A review by weaselweader
Trunk Music by Michael Connelly

4.0

One success after another!

A beat officer on routine patrol in a deserted park on Mulholland Drive discovers a body stuffed in the trunk of a parked Rolls Royce Silver Cloud. The crime scene reveals a very professional mobster style execution with two bullets to the back of the head. Subsequent investigation determines the victim is Tony Aliso, a low level but apparently quite wealthy Hollywood executive whose company produces straight to video B movies - little better than soft core skin flicks. In a style that is now very familiar to Michael Connelly's legion of rabid fans, a less than by-the-book investigation by LAPD homicide detective, Harry Bosch, and his new team Kiz Rider, a young black female officer and veteran Jerry Edgar, leads them through a viper's nest of Las Vegas and Chicago mobster connections, dirty cops, Internal Affairs hatchet jobs, FBI cover ups and departmental police bickering.
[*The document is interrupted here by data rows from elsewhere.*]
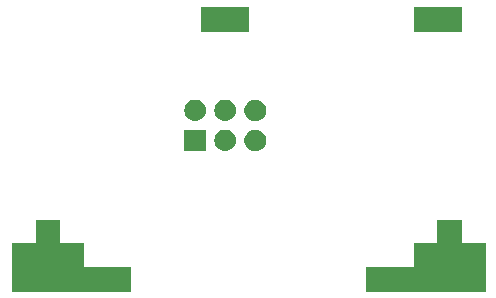
<source format=gbr>
G04 #@! TF.GenerationSoftware,KiCad,Pcbnew,5.1.2-f72e74a~84~ubuntu16.04.1*
G04 #@! TF.CreationDate,2019-07-01T21:57:51-07:00*
G04 #@! TF.ProjectId,Kirby_SAO,4b697262-795f-4534-914f-2e6b69636164,rev?*
G04 #@! TF.SameCoordinates,Original*
G04 #@! TF.FileFunction,Soldermask,Top*
G04 #@! TF.FilePolarity,Negative*
%FSLAX46Y46*%
G04 Gerber Fmt 4.6, Leading zero omitted, Abs format (unit mm)*
G04 Created by KiCad (PCBNEW 5.1.2-f72e74a~84~ubuntu16.04.1) date 2019-07-01 21:57:51*
%MOMM*%
%LPD*%
G04 APERTURE LIST*
%ADD10C,0.010000*%
%ADD11C,0.100000*%
G04 APERTURE END LIST*
D10*
G36*
X119028833Y-98010334D02*
G01*
X115007166Y-98010334D01*
X115007166Y-95999500D01*
X119028833Y-95999500D01*
X119028833Y-98010334D01*
X119028833Y-98010334D01*
G37*
X119028833Y-98010334D02*
X115007166Y-98010334D01*
X115007166Y-95999500D01*
X119028833Y-95999500D01*
X119028833Y-98010334D01*
G36*
X101016000Y-98010334D02*
G01*
X96994333Y-98010334D01*
X96994333Y-95999500D01*
X101016000Y-95999500D01*
X101016000Y-98010334D01*
X101016000Y-98010334D01*
G37*
X101016000Y-98010334D02*
X96994333Y-98010334D01*
X96994333Y-95999500D01*
X101016000Y-95999500D01*
X101016000Y-98010334D01*
G36*
X118007541Y-113996253D02*
G01*
X119018250Y-114001750D01*
X119023748Y-115001875D01*
X119029247Y-116002000D01*
X121018500Y-116002000D01*
X121018500Y-120023667D01*
X111006666Y-120023667D01*
X111006666Y-117991667D01*
X115007166Y-117991667D01*
X115007166Y-116002000D01*
X116996833Y-116002000D01*
X116996833Y-113990756D01*
X118007541Y-113996253D01*
X118007541Y-113996253D01*
G37*
X118007541Y-113996253D02*
X119018250Y-114001750D01*
X119023748Y-115001875D01*
X119029247Y-116002000D01*
X121018500Y-116002000D01*
X121018500Y-120023667D01*
X111006666Y-120023667D01*
X111006666Y-117991667D01*
X115007166Y-117991667D01*
X115007166Y-116002000D01*
X116996833Y-116002000D01*
X116996833Y-113990756D01*
X118007541Y-113996253D01*
G36*
X85014000Y-116002000D02*
G01*
X87024833Y-116002000D01*
X87024833Y-117991667D01*
X91025333Y-117991667D01*
X91025333Y-120023667D01*
X80992333Y-120023667D01*
X80992333Y-116002000D01*
X83003166Y-116002000D01*
X83003166Y-113991167D01*
X85014000Y-113991167D01*
X85014000Y-116002000D01*
X85014000Y-116002000D01*
G37*
X85014000Y-116002000D02*
X87024833Y-116002000D01*
X87024833Y-117991667D01*
X91025333Y-117991667D01*
X91025333Y-120023667D01*
X80992333Y-120023667D01*
X80992333Y-116002000D01*
X83003166Y-116002000D01*
X83003166Y-113991167D01*
X85014000Y-113991167D01*
X85014000Y-116002000D01*
D11*
G36*
X101866778Y-106410547D02*
G01*
X102033224Y-106479491D01*
X102183022Y-106579583D01*
X102310417Y-106706978D01*
X102410509Y-106856776D01*
X102479453Y-107023222D01*
X102514600Y-107199918D01*
X102514600Y-107380082D01*
X102479453Y-107556778D01*
X102410509Y-107723224D01*
X102310417Y-107873022D01*
X102183022Y-108000417D01*
X102033224Y-108100509D01*
X101866778Y-108169453D01*
X101690082Y-108204600D01*
X101509918Y-108204600D01*
X101333222Y-108169453D01*
X101166776Y-108100509D01*
X101016978Y-108000417D01*
X100889583Y-107873022D01*
X100789491Y-107723224D01*
X100720547Y-107556778D01*
X100685400Y-107380082D01*
X100685400Y-107199918D01*
X100720547Y-107023222D01*
X100789491Y-106856776D01*
X100889583Y-106706978D01*
X101016978Y-106579583D01*
X101166776Y-106479491D01*
X101333222Y-106410547D01*
X101509918Y-106375400D01*
X101690082Y-106375400D01*
X101866778Y-106410547D01*
X101866778Y-106410547D01*
G37*
G36*
X99239294Y-106388633D02*
G01*
X99411695Y-106440931D01*
X99570583Y-106525858D01*
X99709849Y-106640151D01*
X99824142Y-106779417D01*
X99909069Y-106938305D01*
X99961367Y-107110706D01*
X99979025Y-107290000D01*
X99961367Y-107469294D01*
X99909069Y-107641695D01*
X99824142Y-107800583D01*
X99709849Y-107939849D01*
X99570583Y-108054142D01*
X99411695Y-108139069D01*
X99239294Y-108191367D01*
X99104931Y-108204600D01*
X99015069Y-108204600D01*
X98880706Y-108191367D01*
X98708305Y-108139069D01*
X98549417Y-108054142D01*
X98410151Y-107939849D01*
X98295858Y-107800583D01*
X98210931Y-107641695D01*
X98158633Y-107469294D01*
X98140975Y-107290000D01*
X98158633Y-107110706D01*
X98210931Y-106938305D01*
X98295858Y-106779417D01*
X98410151Y-106640151D01*
X98549417Y-106525858D01*
X98708305Y-106440931D01*
X98880706Y-106388633D01*
X99015069Y-106375400D01*
X99104931Y-106375400D01*
X99239294Y-106388633D01*
X99239294Y-106388633D01*
G37*
G36*
X97434600Y-108204600D02*
G01*
X95605400Y-108204600D01*
X95605400Y-106375400D01*
X97434600Y-106375400D01*
X97434600Y-108204600D01*
X97434600Y-108204600D01*
G37*
G36*
X101866778Y-103870547D02*
G01*
X102033224Y-103939491D01*
X102183022Y-104039583D01*
X102310417Y-104166978D01*
X102410509Y-104316776D01*
X102479453Y-104483222D01*
X102514600Y-104659918D01*
X102514600Y-104840082D01*
X102479453Y-105016778D01*
X102410509Y-105183224D01*
X102310417Y-105333022D01*
X102183022Y-105460417D01*
X102033224Y-105560509D01*
X101866778Y-105629453D01*
X101690082Y-105664600D01*
X101509918Y-105664600D01*
X101333222Y-105629453D01*
X101166776Y-105560509D01*
X101016978Y-105460417D01*
X100889583Y-105333022D01*
X100789491Y-105183224D01*
X100720547Y-105016778D01*
X100685400Y-104840082D01*
X100685400Y-104659918D01*
X100720547Y-104483222D01*
X100789491Y-104316776D01*
X100889583Y-104166978D01*
X101016978Y-104039583D01*
X101166776Y-103939491D01*
X101333222Y-103870547D01*
X101509918Y-103835400D01*
X101690082Y-103835400D01*
X101866778Y-103870547D01*
X101866778Y-103870547D01*
G37*
G36*
X99239294Y-103848633D02*
G01*
X99411695Y-103900931D01*
X99570583Y-103985858D01*
X99709849Y-104100151D01*
X99824142Y-104239417D01*
X99909069Y-104398305D01*
X99961367Y-104570706D01*
X99979025Y-104750000D01*
X99961367Y-104929294D01*
X99909069Y-105101695D01*
X99824142Y-105260583D01*
X99709849Y-105399849D01*
X99570583Y-105514142D01*
X99411695Y-105599069D01*
X99239294Y-105651367D01*
X99104931Y-105664600D01*
X99015069Y-105664600D01*
X98880706Y-105651367D01*
X98708305Y-105599069D01*
X98549417Y-105514142D01*
X98410151Y-105399849D01*
X98295858Y-105260583D01*
X98210931Y-105101695D01*
X98158633Y-104929294D01*
X98140975Y-104750000D01*
X98158633Y-104570706D01*
X98210931Y-104398305D01*
X98295858Y-104239417D01*
X98410151Y-104100151D01*
X98549417Y-103985858D01*
X98708305Y-103900931D01*
X98880706Y-103848633D01*
X99015069Y-103835400D01*
X99104931Y-103835400D01*
X99239294Y-103848633D01*
X99239294Y-103848633D01*
G37*
G36*
X96699294Y-103848633D02*
G01*
X96871695Y-103900931D01*
X97030583Y-103985858D01*
X97169849Y-104100151D01*
X97284142Y-104239417D01*
X97369069Y-104398305D01*
X97421367Y-104570706D01*
X97439025Y-104750000D01*
X97421367Y-104929294D01*
X97369069Y-105101695D01*
X97284142Y-105260583D01*
X97169849Y-105399849D01*
X97030583Y-105514142D01*
X96871695Y-105599069D01*
X96699294Y-105651367D01*
X96564931Y-105664600D01*
X96475069Y-105664600D01*
X96340706Y-105651367D01*
X96168305Y-105599069D01*
X96009417Y-105514142D01*
X95870151Y-105399849D01*
X95755858Y-105260583D01*
X95670931Y-105101695D01*
X95618633Y-104929294D01*
X95600975Y-104750000D01*
X95618633Y-104570706D01*
X95670931Y-104398305D01*
X95755858Y-104239417D01*
X95870151Y-104100151D01*
X96009417Y-103985858D01*
X96168305Y-103900931D01*
X96340706Y-103848633D01*
X96475069Y-103835400D01*
X96564931Y-103835400D01*
X96699294Y-103848633D01*
X96699294Y-103848633D01*
G37*
M02*

</source>
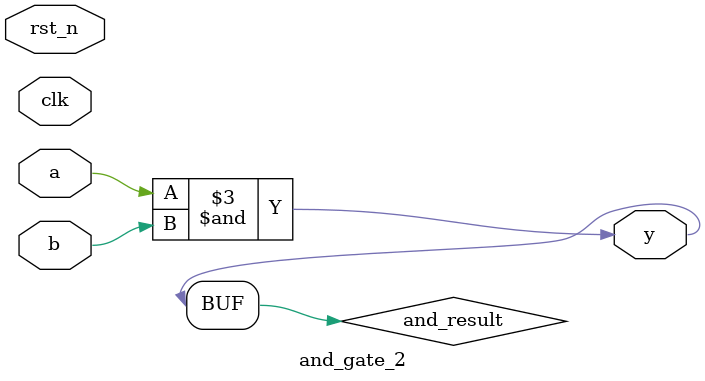
<source format=sv>
`timescale 1ns/1ps

/**
 * 参数化2输入与门模块 - 优化数据流结构
 * 支持可配置的传播延迟
 * 实现流水线结构以改善PPA指标
 */
module and_gate_2 #(
    parameter DELAY = 0,           // 可配置的传播延迟（单位：ns）
    parameter PIPELINE_STAGES = 0  // 可配置的流水线级数
) (
    input  wire        clk,        // 时钟信号
    input  wire        rst_n,      // 低电平有效复位信号
    input  wire        a,          // 输入信号 A
    input  wire        b,          // 输入信号 B
    output wire        y           // 输出信号 Y = A & B
);

    // 内部信号声明
    wire and_result;
    reg [PIPELINE_STAGES:0] pipeline_regs;
    
    // 组合逻辑部分 - 基本与运算
    assign and_result = a & b;
    
    // 流水线结构实现
    generate
        if (PIPELINE_STAGES == 0) begin : NO_PIPELINE
            // 直接输出，带延迟
            assign #(DELAY) y = and_result;
        end
        else begin : WITH_PIPELINE
            // 流水线寄存器链
            always @(posedge clk or negedge rst_n) begin
                if (!rst_n) begin
                    // 异步复位
                    pipeline_regs <= {(PIPELINE_STAGES+1){1'b0}};
                end
                else begin
                    // 流水线移位
                    pipeline_regs[0] <= and_result;
                    for (int i = 1; i <= PIPELINE_STAGES; i = i + 1) begin
                        pipeline_regs[i] <= pipeline_regs[i-1];
                    end
                end
            end
            
            // 最终输出带延迟
            assign #(DELAY) y = pipeline_regs[PIPELINE_STAGES];
        end
    endgenerate

endmodule
</source>
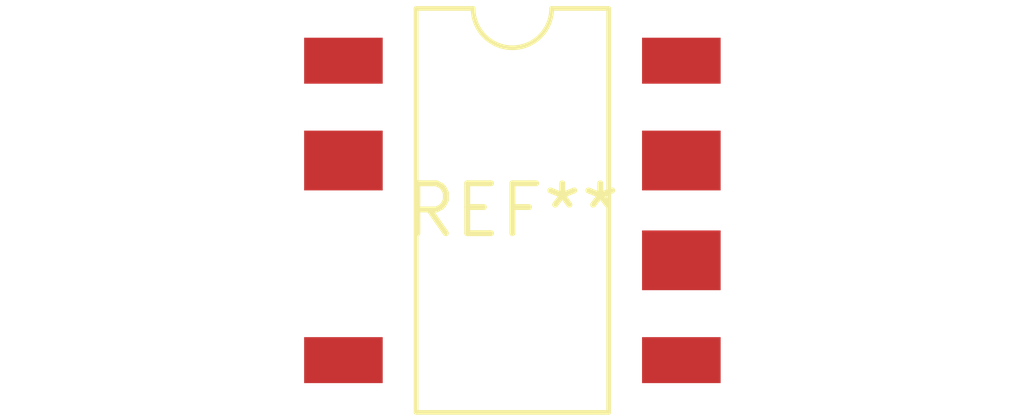
<source format=kicad_pcb>
(kicad_pcb (version 20240108) (generator pcbnew)

  (general
    (thickness 1.6)
  )

  (paper "A4")
  (layers
    (0 "F.Cu" signal)
    (31 "B.Cu" signal)
    (32 "B.Adhes" user "B.Adhesive")
    (33 "F.Adhes" user "F.Adhesive")
    (34 "B.Paste" user)
    (35 "F.Paste" user)
    (36 "B.SilkS" user "B.Silkscreen")
    (37 "F.SilkS" user "F.Silkscreen")
    (38 "B.Mask" user)
    (39 "F.Mask" user)
    (40 "Dwgs.User" user "User.Drawings")
    (41 "Cmts.User" user "User.Comments")
    (42 "Eco1.User" user "User.Eco1")
    (43 "Eco2.User" user "User.Eco2")
    (44 "Edge.Cuts" user)
    (45 "Margin" user)
    (46 "B.CrtYd" user "B.Courtyard")
    (47 "F.CrtYd" user "F.Courtyard")
    (48 "B.Fab" user)
    (49 "F.Fab" user)
    (50 "User.1" user)
    (51 "User.2" user)
    (52 "User.3" user)
    (53 "User.4" user)
    (54 "User.5" user)
    (55 "User.6" user)
    (56 "User.7" user)
    (57 "User.8" user)
    (58 "User.9" user)
  )

  (setup
    (pad_to_mask_clearance 0)
    (pcbplotparams
      (layerselection 0x00010fc_ffffffff)
      (plot_on_all_layers_selection 0x0000000_00000000)
      (disableapertmacros false)
      (usegerberextensions false)
      (usegerberattributes false)
      (usegerberadvancedattributes false)
      (creategerberjobfile false)
      (dashed_line_dash_ratio 12.000000)
      (dashed_line_gap_ratio 3.000000)
      (svgprecision 4)
      (plotframeref false)
      (viasonmask false)
      (mode 1)
      (useauxorigin false)
      (hpglpennumber 1)
      (hpglpenspeed 20)
      (hpglpendiameter 15.000000)
      (dxfpolygonmode false)
      (dxfimperialunits false)
      (dxfusepcbnewfont false)
      (psnegative false)
      (psa4output false)
      (plotreference false)
      (plotvalue false)
      (plotinvisibletext false)
      (sketchpadsonfab false)
      (subtractmaskfromsilk false)
      (outputformat 1)
      (mirror false)
      (drillshape 1)
      (scaleselection 1)
      (outputdirectory "")
    )
  )

  (net 0 "")

  (footprint "PowerIntegrations_SMD-8C" (layer "F.Cu") (at 0 0))

)

</source>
For the very first time since I began reading the Harry Bosch canon in order, a little niggling voice inside my head was trying to persuade me to not like Trunk Music. "Connelly," I said to myself, ... "This is too much. You've gone to that dirty cop well once too often. You're pushing your luck and this is just going to be repetitious!" Wrong! While the theme might be a little shop worn, Connelly still managed to pull yet another rabbit out of his hat and produce a superb police procedural with twists, turns, red herrings, dead ends and the requisite entirely unpredictable solution as well as allowing Bosch's character to grow at such a pace as to become almost larger than life. His relationship with former FBI Agent and now convicted felon, Eleanor Wish, paints him in warmer, more human colours than we've ever seen before. And in marked contrast to the constant butting of heads with Harvey (98) Pounds, readers will smile at a developing professional relationship with his new boss, Lieutenant Grace Billets.

Highly recommended. Sssh ... listen! That sound you can hear is the patter of running feet as Harry Bosch fans flock to their nearest bookstore to pick up the next one on the Harry Bosch reading list, Angel's Flight".